The case manager will call you in a little while and let you know what time she'll be bringing him over.

Seriously??????????!!!!!!!!!!!!!!!!!!!!!!!!

happy dance happy dance happy dance happy dance happy dance happy dance

And at 4:45PM Friday, I was delivered an adorable 11 week old baby boy. Just like that.

more happy dance more happy dance more happy dance more happy dance

We'll call him baby A. He's got black hair and brown eyes and he smiles all the time! Only cries if he's wet himself or if he's hungry. Coos and plays and smiles some more.
This is bliss. The infertility gods owed me one and they seem to have not forgotten.............

Thursday, August 02, 2007

CALL ME MRS. POOP

The wait is killing me.
I am poopy. Depressed. Lonely.
Makes me wonder how much stay at home-ness I can take! Maybe quitting my job wasn't such a good idea after all~

I tried to explain to hubs last night that I am not used to feeling useless. I have no direction, no responsibility, no drive.
Normally, this would be wonderful! But that's only because you know it's short lived and you have to go back to work. Not having anything coming is daunting, for me particularly.
I carried a lot of responsibility at work. My decisions changed lives. I had court and trials and attorneys to explain things to. I had to take charge of the parents and the foster parents and the service providers. I was responsible for the outcomes of my kid's lives. Hell, I was actually their legal guardian!

And now, nothing.

And worst of all, it's depressing to think that 6+ years have gotten me no where. I honestly thought that time and those connections would pay off somehow, giving me an 'in' to getting the right kids. Hell, ANY kids. That is a solid smack in the face.

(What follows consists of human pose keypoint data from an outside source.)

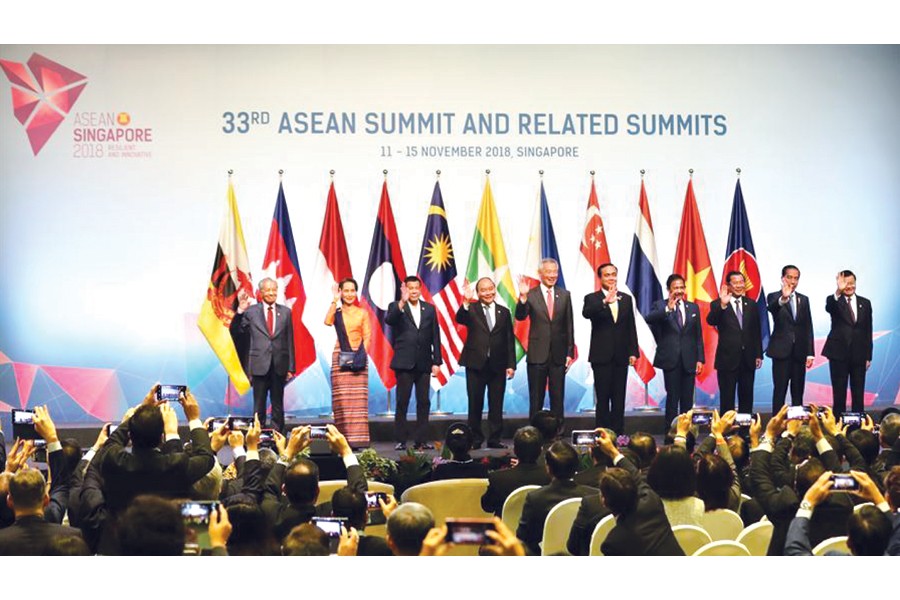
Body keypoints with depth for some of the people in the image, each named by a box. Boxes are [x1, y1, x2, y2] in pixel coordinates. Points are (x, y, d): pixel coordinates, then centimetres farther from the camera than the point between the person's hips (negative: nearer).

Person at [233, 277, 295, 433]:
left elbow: (289, 341, 7)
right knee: (259, 404, 4)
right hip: (260, 365, -2)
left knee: (278, 404, 9)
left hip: (279, 365, 2)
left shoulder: (285, 312, 7)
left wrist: (290, 367, 4)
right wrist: (240, 311, -14)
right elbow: (235, 330, 0)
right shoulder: (251, 311, 2)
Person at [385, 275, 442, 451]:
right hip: (404, 363, -3)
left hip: (424, 364, 3)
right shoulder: (396, 307, 2)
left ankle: (421, 440, 9)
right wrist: (402, 302, -36)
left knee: (424, 403, 4)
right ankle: (401, 440, 4)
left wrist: (436, 362, 4)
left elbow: (435, 337, 10)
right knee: (402, 403, -1)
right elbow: (389, 320, -21)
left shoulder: (429, 309, 10)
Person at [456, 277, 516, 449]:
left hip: (498, 365, 2)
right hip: (476, 364, -2)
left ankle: (494, 439, 12)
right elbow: (460, 319, -20)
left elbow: (510, 341, 8)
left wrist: (511, 364, 1)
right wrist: (466, 302, -36)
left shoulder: (504, 312, 9)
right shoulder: (472, 309, 2)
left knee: (496, 405, 5)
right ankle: (475, 439, 11)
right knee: (475, 404, 3)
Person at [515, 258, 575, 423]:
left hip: (558, 355, 2)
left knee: (558, 398, 7)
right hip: (537, 355, -2)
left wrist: (570, 352, 3)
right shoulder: (530, 295, -2)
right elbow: (520, 317, -15)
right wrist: (523, 298, -32)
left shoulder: (564, 295, 6)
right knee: (536, 399, 4)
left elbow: (569, 326, 7)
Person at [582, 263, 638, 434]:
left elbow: (631, 327, 10)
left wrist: (633, 352, 2)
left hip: (621, 356, 3)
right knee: (603, 398, -1)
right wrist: (605, 302, -39)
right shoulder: (592, 298, -1)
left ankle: (618, 434, 11)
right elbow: (586, 313, -24)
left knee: (619, 399, 6)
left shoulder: (626, 299, 11)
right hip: (601, 356, -3)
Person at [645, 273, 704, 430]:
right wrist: (668, 308, -31)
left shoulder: (693, 308, 13)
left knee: (687, 399, 4)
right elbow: (649, 319, -19)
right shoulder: (660, 306, 3)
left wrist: (700, 359, 4)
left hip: (688, 360, 3)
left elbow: (698, 336, 11)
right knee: (672, 397, -5)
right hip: (670, 359, -3)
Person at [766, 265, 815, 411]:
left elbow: (808, 327, 10)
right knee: (779, 391, -4)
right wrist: (783, 299, -48)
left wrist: (810, 353, 3)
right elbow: (772, 308, -26)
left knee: (798, 392, 6)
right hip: (782, 350, -4)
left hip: (799, 352, 4)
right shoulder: (774, 297, -1)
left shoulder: (804, 299, 11)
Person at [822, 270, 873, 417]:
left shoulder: (865, 303, 9)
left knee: (858, 393, 6)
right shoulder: (834, 301, -1)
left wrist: (868, 356, 5)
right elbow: (828, 307, -27)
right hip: (839, 353, -3)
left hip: (859, 355, 3)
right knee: (839, 392, 2)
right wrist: (838, 292, -47)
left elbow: (868, 331, 9)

So these days I'm home alone, except for the puppy, waiting. My pajamas are getting extra wear, pup getting lots of attention, e-mails galore going out for a shred of adult contact during my day. I carry the cell phone and the home phone with me at all times *just in case*.

And in my mind of minds I know it will happen when it should, but I can't help but be drawn back to remembering that was my same thought process when doing IVF, which failed. Twice.
So call me poop of the week, because I so totally am right now.

I am going to start painting the upstairs becase you know what they say, things tend to happen at the most inconvenient times~

***UPDATE****
OK. To add to the poopness I have been checking in the blogs to see how everyone is doing and it seems like all these people are preggers! Congrats to them, very seriously. We all know what a struggle it is getting there and the absolute bliss that it is when successful.
I do not begrudge them one iota, I am just feeling even more sorry for myself.
And if you are STILL reading this you are a glutton for punishment, too, and I hope I have not depressed you, oh innocent reader.